## Quoted passage
Operations
I korthet
The day-to-day operational toolbelt: a cross-tenant job inventory with per-job drill-in and SLA widgets, manual run-now with audit and `manual_run=false` guards, cooperative cancel/retry, a webhook failures inbox, rate-limit overrides, global feature flags, migration status, targeted Redis cache purge, and per-tenant maintenance mode.
Så fungerar det
Operations is the screen on the second monitor while the first runs the dashboard. The job inventory enumerates every batch job registered in `craft-easy-jobs` with its schedule (cron or on-demand), owner, description, last run, last status, and next scheduled run; it spans all tenants and reuses the per-tenant view from PL-T096. Drilling into a job shows the last N runs with duration, exit code, log tail, triggering operator (when manual), and affected tenant when tenant-scoped, alongside a 30-day failure trend chart.
Manual run-now triggers any registered job with optional parameters (target tenant, dry-run, time range), requires a reason, writes an audit row, and is hard-disabled for jobs marked `manual_run=false` in the registry — daily-rollup jobs that are not safe to double-fire are protected at the contract level rather than by operator discipline. Cancel aborts in-flight runs only when the job implements a cooperative cancel hook, so half-state never leaks; retry replays a failed run with the same or adjusted parameters. Both actions audit-log.

## About this exercise
Copy the passage from the operations page starting with "Så fungerar det" and going on through "failure trend chart.". The lines after this point come from a separate source.

## Information provided
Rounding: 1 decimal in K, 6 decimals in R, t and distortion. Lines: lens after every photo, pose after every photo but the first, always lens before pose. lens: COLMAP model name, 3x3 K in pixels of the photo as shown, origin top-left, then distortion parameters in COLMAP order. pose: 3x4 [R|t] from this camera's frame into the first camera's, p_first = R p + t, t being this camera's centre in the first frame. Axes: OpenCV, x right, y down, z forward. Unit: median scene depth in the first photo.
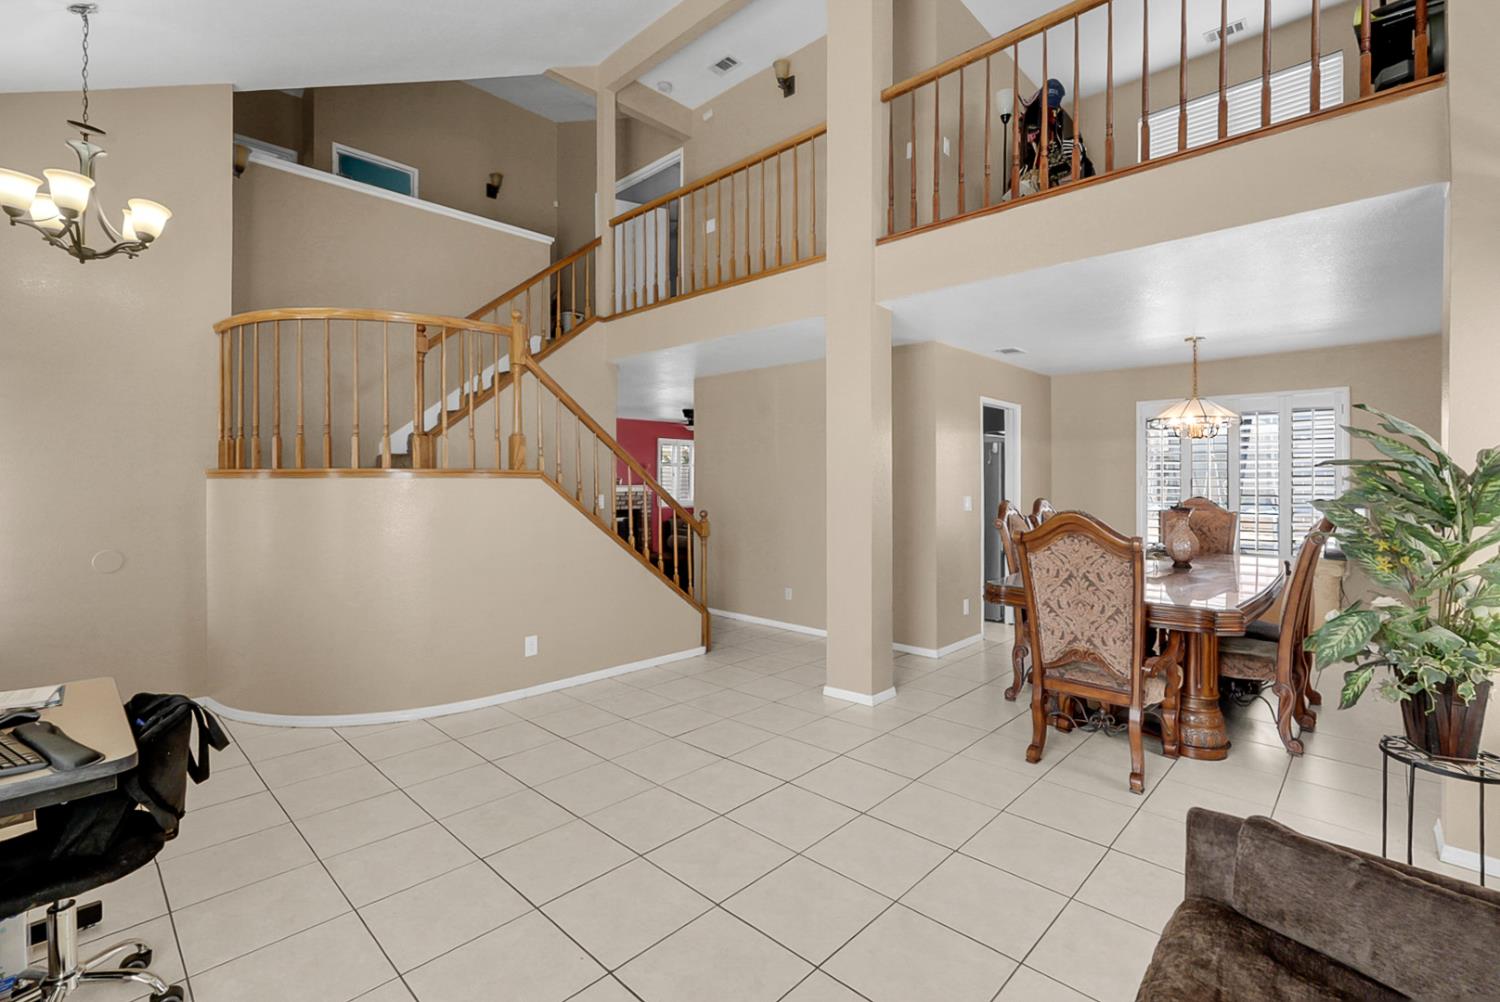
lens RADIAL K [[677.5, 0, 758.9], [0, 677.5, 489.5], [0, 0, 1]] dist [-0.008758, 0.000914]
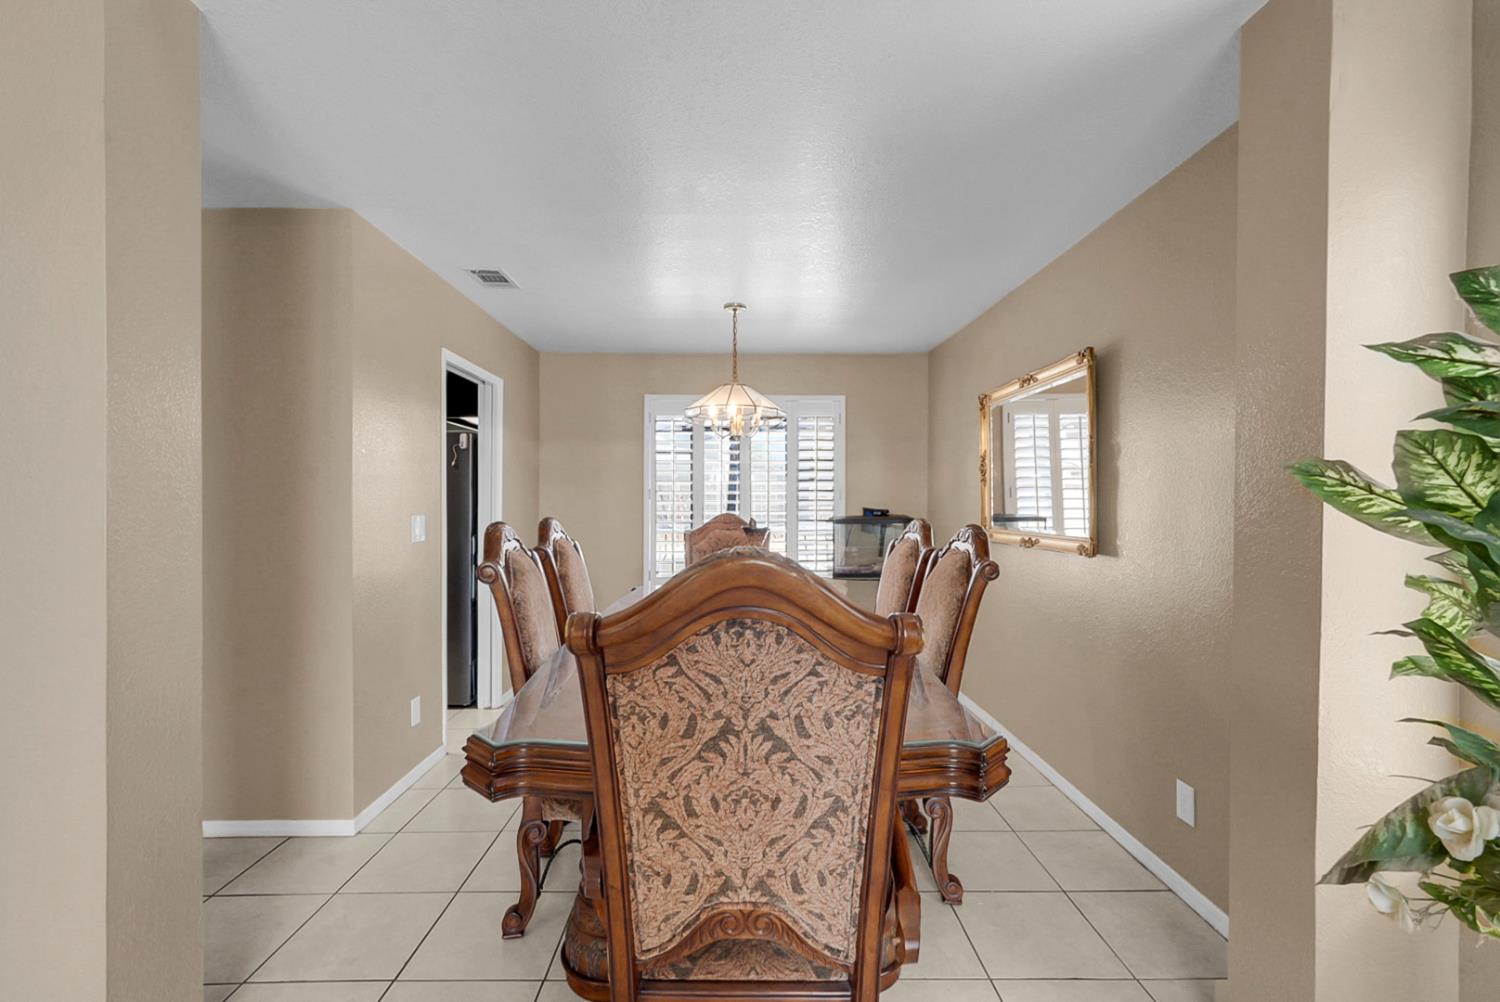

## Task result
Så fungerar det
Operations is the screen on the second monitor while the first runs the dashboard. The job inventory enumerates every batch job registered in `craft-easy-jobs` with its schedule (cron or on-demand), owner, description, last run, last status, and next scheduled run; it spans all tenants and reuses the per-tenant view from PL-T096. Drilling into a job shows the last N runs with duration, exit code, log tail, triggering operator (when manual), and affected tenant when tenant-scoped, alongside a 30-day failure trend chart.